Turn the lines in the records below into a numbered list, leaving out any blank lines.

START Stored data

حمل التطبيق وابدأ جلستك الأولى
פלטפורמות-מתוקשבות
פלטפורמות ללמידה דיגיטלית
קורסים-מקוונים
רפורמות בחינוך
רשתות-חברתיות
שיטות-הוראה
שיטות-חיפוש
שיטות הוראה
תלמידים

END Stored data

== Exercise solution ==
1. حمل التطبيق وابدأ جلستك الأولى
2. פלטפורמות-מתוקשבות
3. פלטפורמות ללמידה דיגיטלית
4. קורסים-מקוונים
5. רפורמות בחינוך
6. רשתות-חברתיות
7. שיטות-הוראה
8. שיטות-חיפוש
9. שיטות הוראה
10. תלמידים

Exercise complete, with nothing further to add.